In beef cattle farming, pasture-based production suffers the effect of the nutritional value of grasses throughout the year, which often cannot meet the protein and energy requirements of animals in their different productive phases. Given low nutrient levels, it is necessary to supplement animals in grazing systems in tropical regions when the nutrient balance is not met by forage.

In systems that seek intensification, supplementation becomes an ally to increase productivity per area, in addition to enabling the exploration of the genetic potential of animals, which maintains constant production throughout the year according to the bromatological quality of forage plants, maximizing the productive and economic performance of production systems (Giacomel et al., 2022). Among the various foods that can be used in the formulation of supplements for cattle, deactivated soy appears to be an interesting alternative because it has high biological value and is a lower-cost byproduct than traditional soybean meal.

Deactivated soybeans, or roasted soybeans, result from the thermal processing of soybeans at high temperatures. This process has the benefit of deactivating antinutritional factors such as protease inhibitors, lectins, and allergens, which are inactivated by heat (Rocha et al., 2014). Soy has a high nutrient content, with values close to 40 crude protein and 20% ether extract, making it an excellent source of protein and energy (Chiodi, Luz, & Oliveira, 2022).

In animals finishing on pasture, the provision of supplements maximizes gains, both due to the nutrients provided and the improvement in the digestibility of pasture fiber, since supplements provide nitrogen for microbial synthesis.

In their composition, deactivated soybeans are in the RDP fraction, which is the main source of nitrogen for maximizing the multiplication of ruminal microorganisms, in addition to the high amount of energy coming from the oil, which favors weight gain and carcass finishing of the animals (Oliveira et al., 2015; Cônsolo et al., 2015).

Therefore, this research aimed to evaluate the performance, carcass yield, and production cost of supplemented finishing beef heifers receiving a supplement with deactivated soybeans.

Materials and methods

Location, animals, and diets

The experiment was conducted at Fazenda Nossa Senhora do Abadia, located in the municipality of Douradina, MS. The project was submitted, analyzed, and approved by the research ethics committee of the Federal University of Grande Dourados, under number 33/2020. Sixty F1 ½ Angus-Nelore blood heifers aged 2.25 ±0.85 years and with a body weight of 404.62 ±13.45 kg were used.

The experimental design adopted was completely randomized, in plots divided over time, where the animals were divided into 2 experimental groups: 1- Cont, concentrated for semi feedlot without the addition of deactivated soybeans; 2- Bochi concentrate for semi feedlot with the addition of deactivated soybeans. Both concentrates were formulated with the same crude protein content (16%), differing only in the content of total digestible nutrients (TDN). The diets were balanced using BCNRM software to achieve weight gains between 800 and 1000 g day^-1 (Table 1).
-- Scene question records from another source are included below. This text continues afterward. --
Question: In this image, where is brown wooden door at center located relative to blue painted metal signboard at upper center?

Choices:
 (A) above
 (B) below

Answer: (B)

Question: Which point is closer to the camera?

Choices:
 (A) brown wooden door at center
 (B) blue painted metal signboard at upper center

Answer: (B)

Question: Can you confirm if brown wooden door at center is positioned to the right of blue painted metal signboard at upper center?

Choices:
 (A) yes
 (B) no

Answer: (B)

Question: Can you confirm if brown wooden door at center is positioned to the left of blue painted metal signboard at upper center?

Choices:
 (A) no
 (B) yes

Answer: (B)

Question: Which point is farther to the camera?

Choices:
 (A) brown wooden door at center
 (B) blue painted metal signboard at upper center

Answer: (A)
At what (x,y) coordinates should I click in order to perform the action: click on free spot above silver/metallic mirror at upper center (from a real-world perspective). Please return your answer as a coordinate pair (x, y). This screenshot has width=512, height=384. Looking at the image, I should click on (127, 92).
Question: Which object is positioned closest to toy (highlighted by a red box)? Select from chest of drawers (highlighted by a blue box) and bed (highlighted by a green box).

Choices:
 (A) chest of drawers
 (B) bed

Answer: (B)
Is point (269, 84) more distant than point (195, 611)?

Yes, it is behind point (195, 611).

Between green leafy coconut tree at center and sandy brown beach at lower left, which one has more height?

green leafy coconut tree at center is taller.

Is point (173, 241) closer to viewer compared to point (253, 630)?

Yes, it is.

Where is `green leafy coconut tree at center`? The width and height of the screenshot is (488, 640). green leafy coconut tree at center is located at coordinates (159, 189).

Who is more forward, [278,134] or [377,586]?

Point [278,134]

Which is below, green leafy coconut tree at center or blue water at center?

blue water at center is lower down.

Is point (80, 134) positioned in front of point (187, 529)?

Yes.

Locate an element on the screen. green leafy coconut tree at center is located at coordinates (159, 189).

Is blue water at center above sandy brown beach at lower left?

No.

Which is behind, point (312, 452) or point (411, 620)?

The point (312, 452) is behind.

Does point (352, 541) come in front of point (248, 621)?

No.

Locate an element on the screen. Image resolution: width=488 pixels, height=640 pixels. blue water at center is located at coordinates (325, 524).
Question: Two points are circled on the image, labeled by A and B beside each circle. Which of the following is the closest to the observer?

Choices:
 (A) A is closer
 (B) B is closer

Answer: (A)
The experimental period lasted 90 days, and the animals were evaluated every 30 days. The concentrate was supplied twice a day, always at 6:00 am and 1:00 pm. The quantity supplied corresponded to 1% of the live weight, adjusted daily according to the surplus of each batch individually.

Pasture management

The 2 experimental groups were maintained on 2 Brachiaria brizantha (Hochst.) paddocks. Stapf. CV. Marandu of 8.2 ha, where every 30 days of rotation was carried out between groups to remove the effect of paddock and pasture from the results obtained.
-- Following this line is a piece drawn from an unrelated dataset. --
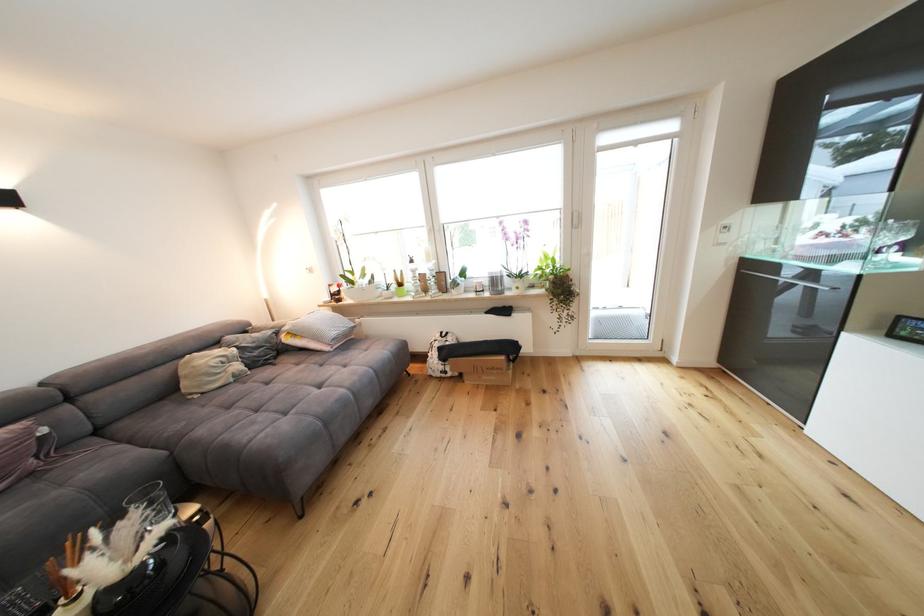
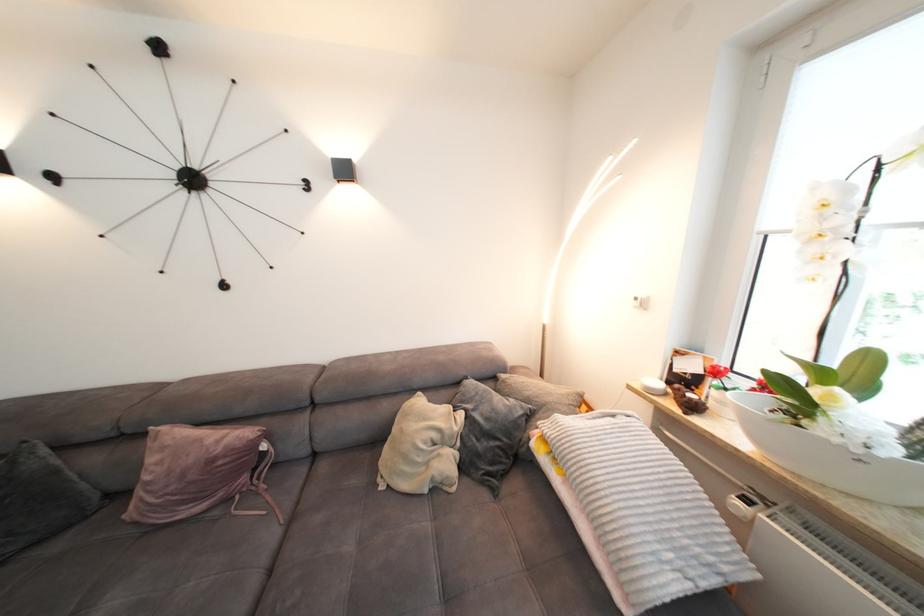
Where in the second image is the point corresponding to point 310,339 from the first image?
These paddocks came from crop-livestock integration, where in previous years, the area was intended for cultivation in a succession of soybeans and corn, and in the year of the experiment, soybeans were cultivated; subsequently, the formation of the pasture, after 90 days of pasture implementation, was characterized by uniform grazing, and when they reached 40 cm in height, experimental grazing began. At the beginning of the study, the pasture areas had 3,230 kg of DM ha^-1, 12.34% crude protein, and 68.56% neutral detergent fiber (NDF).

Productive performance

To measure productive performance every 30 days, the animals were weighed after a 12 hour fast, and the weight gain per period and the average weight gain over the 90 days of study were calculated. The feed conversion (FC) was calculated as the total dry matter (DM) of the concentrate ingested during the experiment divided by the total empty body weight gain (WGvz), with the forage consumption not being computed.

Carcass ultrasound

At 60 days of the experimental period, during weight control, in vivo ultrasound measurements were carried out using an Aloka ultrasonic device (model SSD 500 Micrus; Aloka Co. Ltd.) with the aid of a 3.5 linear transducer. MHz and 172 mm long.
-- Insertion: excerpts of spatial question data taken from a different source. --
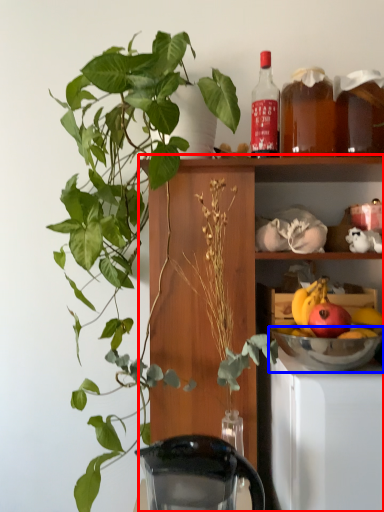
Question: Among these objects, which one is farthest to the camera, cabinetry (highlighted by a red box) or mixing bowl (highlighted by a blue box)?

Choices:
 (A) cabinetry
 (B) mixing bowl

Answer: (B)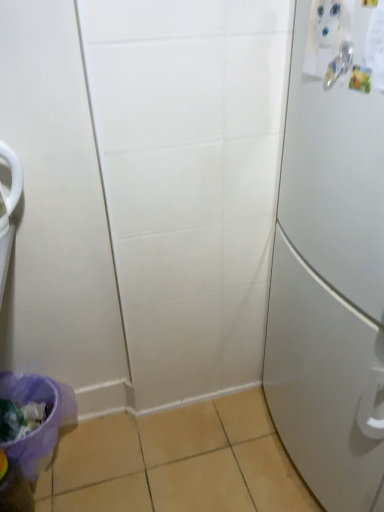
Question: Is silver metallic door handle at upper right turned away from translucent plastic bottle at lower left?

Choices:
 (A) yes
 (B) no

Answer: (B)

Question: Can you confirm if silver metallic door handle at upper right is taller than translucent plastic bottle at lower left?

Choices:
 (A) no
 (B) yes

Answer: (A)

Question: From a real-world perspective, is silver metallic door handle at upper right on top of translucent plastic bottle at lower left?

Choices:
 (A) no
 (B) yes

Answer: (B)

Question: Is silver metallic door handle at upper right outside of translucent plastic bottle at lower left?

Choices:
 (A) yes
 (B) no

Answer: (A)

Question: From the image's perspective, is silver metallic door handle at upper right on top of translucent plastic bottle at lower left?

Choices:
 (A) no
 (B) yes

Answer: (B)

Question: In the image, is white matte refrigerator at right on the left side or the right side of silver metallic door handle at upper right?

Choices:
 (A) right
 (B) left

Answer: (A)

Question: From the image's perspective, is white matte refrigerator at right positioned above or below silver metallic door handle at upper right?

Choices:
 (A) below
 (B) above

Answer: (A)

Question: Based on their sizes in the image, would you say white matte refrigerator at right is bigger or smaller than silver metallic door handle at upper right?

Choices:
 (A) big
 (B) small

Answer: (A)

Question: From their relative heights in the image, would you say white matte refrigerator at right is taller or shorter than silver metallic door handle at upper right?

Choices:
 (A) short
 (B) tall

Answer: (B)

Question: In terms of height, does silver metallic door handle at upper right look taller or shorter compared to white matte refrigerator at right?

Choices:
 (A) tall
 (B) short

Answer: (B)

Question: Is silver metallic door handle at upper right bigger or smaller than white matte refrigerator at right?

Choices:
 (A) big
 (B) small

Answer: (B)

Question: From a real-world perspective, is silver metallic door handle at upper right physically located above or below white matte refrigerator at right?

Choices:
 (A) above
 (B) below

Answer: (A)

Question: In the image, is silver metallic door handle at upper right on the left side or the right side of white matte refrigerator at right?

Choices:
 (A) left
 (B) right

Answer: (A)

Question: Looking at their shapes, would you say purple fabric potty at lower left is wider or thinner than white matte refrigerator at right?

Choices:
 (A) thin
 (B) wide

Answer: (A)

Question: From the image's perspective, is purple fabric potty at lower left positioned above or below white matte refrigerator at right?

Choices:
 (A) above
 (B) below

Answer: (B)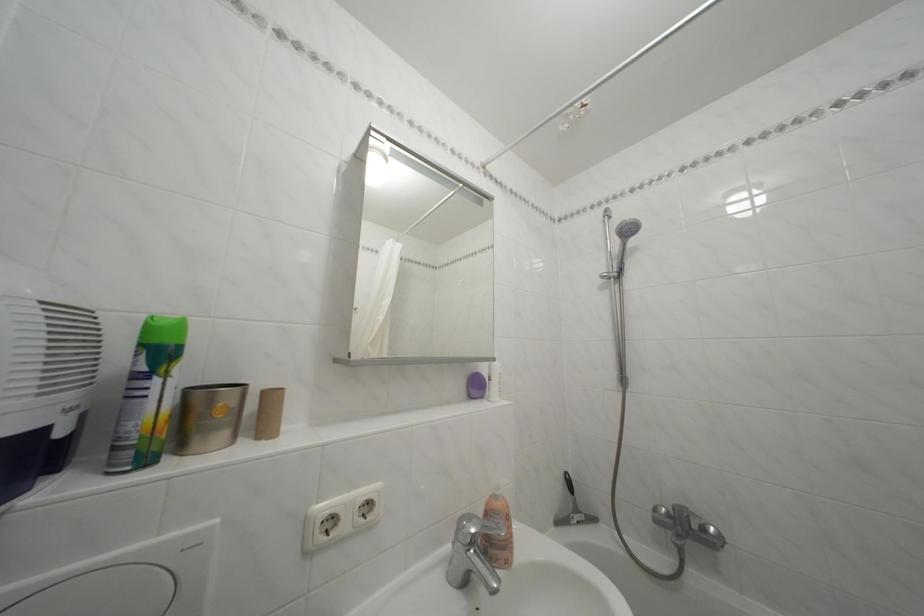
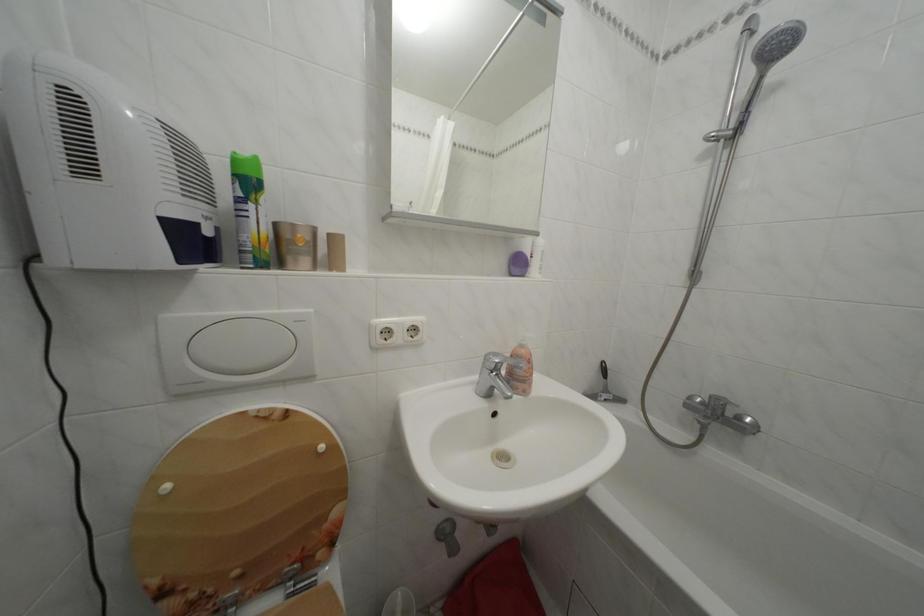
Question: The first image is from the beginning of the video and the second image is from the end. How did the camera likely rotate when shooting the video?

Choices:
 (A) Left
 (B) Right
 (C) Up
 (D) Down

Answer: (D)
Subcutaneous fat thickness (SFT mm) and rib eye area (REA cm²) were measured. In addition, the SFTs 100 kg^-1 of live weight and carcass and the REA 100 kg^-1 of live weight and carcass were calculated, providing better observations of carcass finishing and performance.

Carcass weight and yield

The animals were weighed after a 12 hour solid fast and slaughtered following the rules of the Ministry of Agriculture, Livestock and Supply (Brasil, 2004). After slaughter, the carcasses were divided into two halves, weighed to obtain the hot carcass weight (HCW), identified, and sent to the cooling chamber for 24 hours at a temperature of 0°C. Carcass yield was calculated according to the final weight of the animals after 90 days of semi feedlot and the carcass weight provided by the slaughterhouse.

Food costs

To determine the costs of feeding the animals, the prices of protein cores and cornmeal used in the composition of the concentrate were considered. The cost of the protein core of the Cont group was obtained through consultation with the market in the Douradina-MS region. The cost of the protein core with the addition of deactivated soybeans was obtained from Rações Bocchi LTDA. The price of corn was obtained through the Centro de Estudos Avançados em Economia Aplicada-Cepea USP website for the southern region of Mato Grosso do Sul in August 2019, when the trial began. The cost of pasture per animal was obtained through Anualpec (IEG/FNP, 2018). After price formation, the values were converted to dollars according to the Ibovespa quotations for the year 2019.

Statistical analyses

The data obtained were subjected to the normality of residuals and homogeneity of variances by Proc Univariate.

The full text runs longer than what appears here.